Gums
Want to avoid cardiovascular disease? One way is to keep your gums healthy.
Teeth gnash, bite, rip and shred the foodstuffs that let us live. And the gums that support them are necessary to keep the critters in those foods from making us sick.
But gums also become ill. About 30% of adults have rather significant gingivitis- gum disease with associated recession of the teeth. Dental health is critical to overall health.
Because bacteria like to move – anywhere they can reach. The bacteria in your gums flush into your blood with necessary flossing and brushing. And when organisms enter the bloodstream, they can go everywhere.
Gum disease means more heart attacks and strokes. Supposedly this is the result of “inflammation” rather than direct pathogenic attacks on tissue.
But could infected gums also help cause dementia?
A Bacterial Post Mortem
Dentists are very aware teeth live close to the brain. The amount of time and effort they spend learning the anatomy and physiology of the head puts most allopathic medical training to shame.
So a group of British dentists wondered if gingivitis causing bacteria might be found in the brains of Alzheimer’s patients. They tested for three different species through antibody analyses. Then they the Alzheimer’s brains with those of people who died without suffering dementia.
What Did They Find?
Four of the ten dementia patients possessed antibodies to one of the bacteria, porphyromonas gingivalis. No one else’s brains did.
Should The Bacteria Have Been There?
No. Bugs should not be in the brain.
Why Were They There?
Good question. The blood brain barrier keeps much stuff out – including lots of drugs doctors would love to put inside brains that are variously infected, have suffered stroke, or are growing tumors. The brain is particularly inhospitable to bacteria. Yet people with Alzheimer’s don’t have the best immunity, and some of the porphyromonas might have reached inside the skull through ineffective immunity. They might have acted as “hitchhikers” who managed to get through the blood brain barrier when Alzheimer’s was already well developed.

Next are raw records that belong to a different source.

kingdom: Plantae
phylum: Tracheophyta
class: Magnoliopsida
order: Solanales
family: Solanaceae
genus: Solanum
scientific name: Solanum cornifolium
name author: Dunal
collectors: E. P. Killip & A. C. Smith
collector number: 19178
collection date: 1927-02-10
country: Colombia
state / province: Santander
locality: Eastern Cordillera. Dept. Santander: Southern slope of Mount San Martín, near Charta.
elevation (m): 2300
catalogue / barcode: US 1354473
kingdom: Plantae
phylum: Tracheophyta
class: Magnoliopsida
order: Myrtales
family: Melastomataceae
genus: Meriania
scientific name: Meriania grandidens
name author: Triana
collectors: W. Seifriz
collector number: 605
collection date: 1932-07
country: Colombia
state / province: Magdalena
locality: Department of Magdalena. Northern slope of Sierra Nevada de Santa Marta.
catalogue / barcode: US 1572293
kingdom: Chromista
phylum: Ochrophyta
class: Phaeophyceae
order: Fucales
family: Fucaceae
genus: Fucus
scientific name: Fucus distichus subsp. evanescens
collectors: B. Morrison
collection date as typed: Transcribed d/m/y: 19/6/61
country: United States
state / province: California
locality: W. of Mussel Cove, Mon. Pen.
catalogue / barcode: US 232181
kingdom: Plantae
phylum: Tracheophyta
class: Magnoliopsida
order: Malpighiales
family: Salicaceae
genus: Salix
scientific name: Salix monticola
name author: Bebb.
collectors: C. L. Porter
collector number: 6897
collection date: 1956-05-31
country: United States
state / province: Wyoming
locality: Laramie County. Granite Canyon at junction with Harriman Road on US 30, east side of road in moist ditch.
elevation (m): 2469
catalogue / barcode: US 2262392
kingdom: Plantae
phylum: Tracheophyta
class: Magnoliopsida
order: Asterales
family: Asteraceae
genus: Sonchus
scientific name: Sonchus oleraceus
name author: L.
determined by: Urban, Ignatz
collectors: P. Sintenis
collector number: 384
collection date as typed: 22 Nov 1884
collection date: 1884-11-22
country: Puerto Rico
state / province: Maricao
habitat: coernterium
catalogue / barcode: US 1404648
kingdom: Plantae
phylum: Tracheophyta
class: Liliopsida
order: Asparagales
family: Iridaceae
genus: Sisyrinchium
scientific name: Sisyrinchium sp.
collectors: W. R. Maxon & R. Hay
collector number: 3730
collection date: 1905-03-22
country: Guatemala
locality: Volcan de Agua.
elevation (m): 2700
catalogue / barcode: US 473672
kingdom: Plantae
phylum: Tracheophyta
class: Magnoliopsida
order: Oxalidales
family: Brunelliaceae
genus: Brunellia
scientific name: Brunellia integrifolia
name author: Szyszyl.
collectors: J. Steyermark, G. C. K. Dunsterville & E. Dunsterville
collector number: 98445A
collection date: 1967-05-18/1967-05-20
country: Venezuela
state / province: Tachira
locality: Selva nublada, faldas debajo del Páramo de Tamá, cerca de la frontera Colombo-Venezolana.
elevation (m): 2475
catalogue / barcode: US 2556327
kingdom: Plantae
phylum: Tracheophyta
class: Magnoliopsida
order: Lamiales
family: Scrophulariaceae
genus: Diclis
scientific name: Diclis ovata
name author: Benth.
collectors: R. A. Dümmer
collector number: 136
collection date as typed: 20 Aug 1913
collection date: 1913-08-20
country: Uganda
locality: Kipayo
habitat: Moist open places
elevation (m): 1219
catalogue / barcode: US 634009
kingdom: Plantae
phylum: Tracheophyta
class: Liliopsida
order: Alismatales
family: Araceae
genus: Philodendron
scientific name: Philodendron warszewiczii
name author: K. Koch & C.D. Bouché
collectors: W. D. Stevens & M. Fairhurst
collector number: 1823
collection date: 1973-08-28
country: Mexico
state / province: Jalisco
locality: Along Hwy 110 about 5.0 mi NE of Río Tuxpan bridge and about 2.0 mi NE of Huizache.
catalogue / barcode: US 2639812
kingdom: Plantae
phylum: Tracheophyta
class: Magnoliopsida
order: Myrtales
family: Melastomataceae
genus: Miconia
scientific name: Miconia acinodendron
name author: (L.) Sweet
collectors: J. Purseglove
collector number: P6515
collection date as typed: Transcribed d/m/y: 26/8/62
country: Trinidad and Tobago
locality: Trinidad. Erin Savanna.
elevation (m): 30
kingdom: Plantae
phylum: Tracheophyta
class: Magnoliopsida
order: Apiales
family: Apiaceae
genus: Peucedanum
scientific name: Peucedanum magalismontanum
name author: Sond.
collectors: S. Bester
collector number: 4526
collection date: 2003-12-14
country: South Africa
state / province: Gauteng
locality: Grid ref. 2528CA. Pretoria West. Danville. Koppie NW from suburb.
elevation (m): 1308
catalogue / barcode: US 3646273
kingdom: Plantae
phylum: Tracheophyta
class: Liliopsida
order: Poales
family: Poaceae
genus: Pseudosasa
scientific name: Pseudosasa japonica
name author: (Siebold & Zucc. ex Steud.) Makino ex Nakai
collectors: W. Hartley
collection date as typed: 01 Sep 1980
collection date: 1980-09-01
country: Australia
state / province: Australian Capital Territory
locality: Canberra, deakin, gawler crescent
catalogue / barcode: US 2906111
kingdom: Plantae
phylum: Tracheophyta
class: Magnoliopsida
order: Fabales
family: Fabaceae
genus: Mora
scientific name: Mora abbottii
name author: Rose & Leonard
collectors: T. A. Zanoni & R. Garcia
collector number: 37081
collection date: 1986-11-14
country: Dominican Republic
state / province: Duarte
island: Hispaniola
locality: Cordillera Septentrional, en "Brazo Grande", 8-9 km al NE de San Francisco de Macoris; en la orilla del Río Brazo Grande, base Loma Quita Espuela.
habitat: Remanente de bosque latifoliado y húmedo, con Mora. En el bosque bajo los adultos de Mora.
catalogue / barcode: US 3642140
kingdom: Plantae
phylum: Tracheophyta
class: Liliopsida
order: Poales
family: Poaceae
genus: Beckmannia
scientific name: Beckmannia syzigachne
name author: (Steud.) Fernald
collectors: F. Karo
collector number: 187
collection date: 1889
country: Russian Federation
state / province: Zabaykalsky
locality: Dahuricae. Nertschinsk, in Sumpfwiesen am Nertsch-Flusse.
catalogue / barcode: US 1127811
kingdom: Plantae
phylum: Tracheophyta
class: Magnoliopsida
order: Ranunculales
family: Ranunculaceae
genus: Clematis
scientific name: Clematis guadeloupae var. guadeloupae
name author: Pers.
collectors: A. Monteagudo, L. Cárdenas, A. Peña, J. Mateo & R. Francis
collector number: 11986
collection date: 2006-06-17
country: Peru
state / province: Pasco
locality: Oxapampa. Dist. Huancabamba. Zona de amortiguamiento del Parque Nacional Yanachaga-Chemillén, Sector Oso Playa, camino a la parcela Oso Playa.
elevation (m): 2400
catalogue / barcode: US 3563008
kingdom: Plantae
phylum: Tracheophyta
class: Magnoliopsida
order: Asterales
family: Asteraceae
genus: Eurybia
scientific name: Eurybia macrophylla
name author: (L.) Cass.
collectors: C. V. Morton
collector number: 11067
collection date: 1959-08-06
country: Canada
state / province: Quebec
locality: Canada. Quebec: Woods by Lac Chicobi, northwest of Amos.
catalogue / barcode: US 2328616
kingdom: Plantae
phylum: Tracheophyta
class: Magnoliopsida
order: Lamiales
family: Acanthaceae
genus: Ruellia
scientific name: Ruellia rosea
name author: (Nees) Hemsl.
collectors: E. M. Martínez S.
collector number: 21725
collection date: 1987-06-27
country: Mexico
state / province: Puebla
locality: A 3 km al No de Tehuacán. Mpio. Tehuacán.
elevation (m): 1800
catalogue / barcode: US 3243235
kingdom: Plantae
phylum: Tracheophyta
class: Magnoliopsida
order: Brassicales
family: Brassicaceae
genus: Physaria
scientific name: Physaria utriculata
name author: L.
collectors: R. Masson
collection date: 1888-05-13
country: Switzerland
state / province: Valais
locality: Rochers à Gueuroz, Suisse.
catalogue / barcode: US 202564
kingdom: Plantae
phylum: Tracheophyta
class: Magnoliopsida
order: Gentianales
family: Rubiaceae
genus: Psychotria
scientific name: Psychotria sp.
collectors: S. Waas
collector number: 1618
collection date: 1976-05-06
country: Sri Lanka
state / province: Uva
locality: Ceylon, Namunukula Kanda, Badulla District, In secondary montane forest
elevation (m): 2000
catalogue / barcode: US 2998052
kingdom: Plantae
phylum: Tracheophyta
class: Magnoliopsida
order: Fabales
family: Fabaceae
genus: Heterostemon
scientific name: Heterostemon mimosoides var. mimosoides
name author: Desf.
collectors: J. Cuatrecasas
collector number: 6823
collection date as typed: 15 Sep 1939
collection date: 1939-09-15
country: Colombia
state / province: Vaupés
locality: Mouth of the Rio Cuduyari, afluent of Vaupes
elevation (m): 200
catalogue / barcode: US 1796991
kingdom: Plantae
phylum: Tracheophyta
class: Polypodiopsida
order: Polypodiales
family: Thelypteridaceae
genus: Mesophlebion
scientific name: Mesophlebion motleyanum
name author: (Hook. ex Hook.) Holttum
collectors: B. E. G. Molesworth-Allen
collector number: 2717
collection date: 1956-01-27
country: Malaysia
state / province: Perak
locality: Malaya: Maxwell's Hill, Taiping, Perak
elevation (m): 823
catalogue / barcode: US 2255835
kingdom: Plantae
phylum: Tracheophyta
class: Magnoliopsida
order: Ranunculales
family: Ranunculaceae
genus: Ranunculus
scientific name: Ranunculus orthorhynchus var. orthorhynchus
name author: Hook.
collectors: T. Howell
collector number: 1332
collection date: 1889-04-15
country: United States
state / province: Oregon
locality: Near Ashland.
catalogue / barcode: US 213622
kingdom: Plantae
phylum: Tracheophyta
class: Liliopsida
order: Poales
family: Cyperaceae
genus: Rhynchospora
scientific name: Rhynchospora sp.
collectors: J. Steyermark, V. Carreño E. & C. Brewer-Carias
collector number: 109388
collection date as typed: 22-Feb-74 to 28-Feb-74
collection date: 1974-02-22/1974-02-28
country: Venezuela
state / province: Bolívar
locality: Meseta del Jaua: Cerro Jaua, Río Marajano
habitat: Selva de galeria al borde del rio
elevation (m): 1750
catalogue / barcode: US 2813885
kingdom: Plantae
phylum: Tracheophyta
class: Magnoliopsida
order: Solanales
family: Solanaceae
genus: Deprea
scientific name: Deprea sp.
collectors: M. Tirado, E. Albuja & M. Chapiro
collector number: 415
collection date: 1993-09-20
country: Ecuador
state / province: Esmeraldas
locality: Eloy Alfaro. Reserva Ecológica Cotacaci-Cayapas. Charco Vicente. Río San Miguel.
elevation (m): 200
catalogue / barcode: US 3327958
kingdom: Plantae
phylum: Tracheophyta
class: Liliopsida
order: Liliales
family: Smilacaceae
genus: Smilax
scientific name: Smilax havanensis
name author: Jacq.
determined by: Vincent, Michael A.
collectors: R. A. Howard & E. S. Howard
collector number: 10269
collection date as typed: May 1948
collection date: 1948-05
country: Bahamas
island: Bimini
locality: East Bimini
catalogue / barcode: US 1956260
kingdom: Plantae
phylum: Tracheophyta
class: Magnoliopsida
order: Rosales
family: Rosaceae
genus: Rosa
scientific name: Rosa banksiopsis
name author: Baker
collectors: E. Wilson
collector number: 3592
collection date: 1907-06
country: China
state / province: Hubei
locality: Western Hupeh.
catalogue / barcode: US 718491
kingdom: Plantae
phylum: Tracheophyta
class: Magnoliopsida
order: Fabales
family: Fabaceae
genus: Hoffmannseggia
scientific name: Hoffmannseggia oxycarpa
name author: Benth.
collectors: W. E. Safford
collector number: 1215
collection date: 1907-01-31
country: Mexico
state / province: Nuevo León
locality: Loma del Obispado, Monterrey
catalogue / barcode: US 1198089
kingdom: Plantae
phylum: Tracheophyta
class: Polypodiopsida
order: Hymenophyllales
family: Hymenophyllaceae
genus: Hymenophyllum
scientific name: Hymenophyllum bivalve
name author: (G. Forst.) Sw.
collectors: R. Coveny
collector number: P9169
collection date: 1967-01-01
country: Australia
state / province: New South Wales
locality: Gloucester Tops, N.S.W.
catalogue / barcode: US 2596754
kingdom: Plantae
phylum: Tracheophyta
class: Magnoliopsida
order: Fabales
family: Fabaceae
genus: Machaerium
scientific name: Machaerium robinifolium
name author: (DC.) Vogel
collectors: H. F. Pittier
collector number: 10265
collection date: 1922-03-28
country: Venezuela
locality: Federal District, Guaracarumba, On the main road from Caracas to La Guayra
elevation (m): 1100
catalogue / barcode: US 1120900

Another alternate explanation is that they got there early, and that made it easier for Alzheimer’s disease to develop. Recent studies of fusobacteria have found they can act as promoters of early stage colon tumors.
Could Gum Bugs Help Cause Alzheimer’s In Other Ways?
Certainly. Alzheimer’s is more common when people have cardiovascular disease. When people experience high blood pressure or diabetes they are more likely to get Alzheimer’s Disease. Since infected gums increase overall cardiovascular risk, they should also increase the risk for dementia – even if gum bacteria never get inside the brain.
What Can You Do For Prevention?
You want to control blood pressure. Perhaps most of the population should take low dose aspirin to decrease overall inflammation – including that which occurs with infected gums. And you want people to have clean teeth and healthy gums – which is a public health problem.
What Happens to Teeth As We Age?
Gum disease gets more common, as does tooth decay. Much of it is not from aging itself, but from poor dental hygiene. Even dentists don’t always brush more than once a day. Flossing is something lots of people prefer not to do.
Junk food is not beneficial to hearts, brains, or teeth. It’s often a big problem getting older folks to floss and brush. And dementia patients, especially those in nursing homes, often don’t have someone to help them brush – even when electric toothbrushes lie handily nearby. Most staff profess they have no time to help them floss – even if they’re interested in helping.
So older people get far more gum disease, which sets them up for more cardiovascular disease, which makes them get more strokes, heart attacks and dementia.
What Can Be Done?
First, teach people to brush properly. In the old days dental hygienists told people to brush roughly and “toughen” the teeth. That advice has probably caused much misery and shortened untold lives.
Next, flossing and brushing need become habitual. That means coupling them with something else people do habitually – like eating. Twice a day is probably a good start – after breakfast and dinner.
Third, newer electronic toothbrushes that vibrate off plaque and bacteria appear fairly effective in combating gum disease. The small increase they cause in global warming may be compensated by less pain and better overall human health.
Bottom Line
Teeth are important to overall health – including brain health. Clean and keep your teeth well and all the other parts of your body – yes, all of them – should benefit.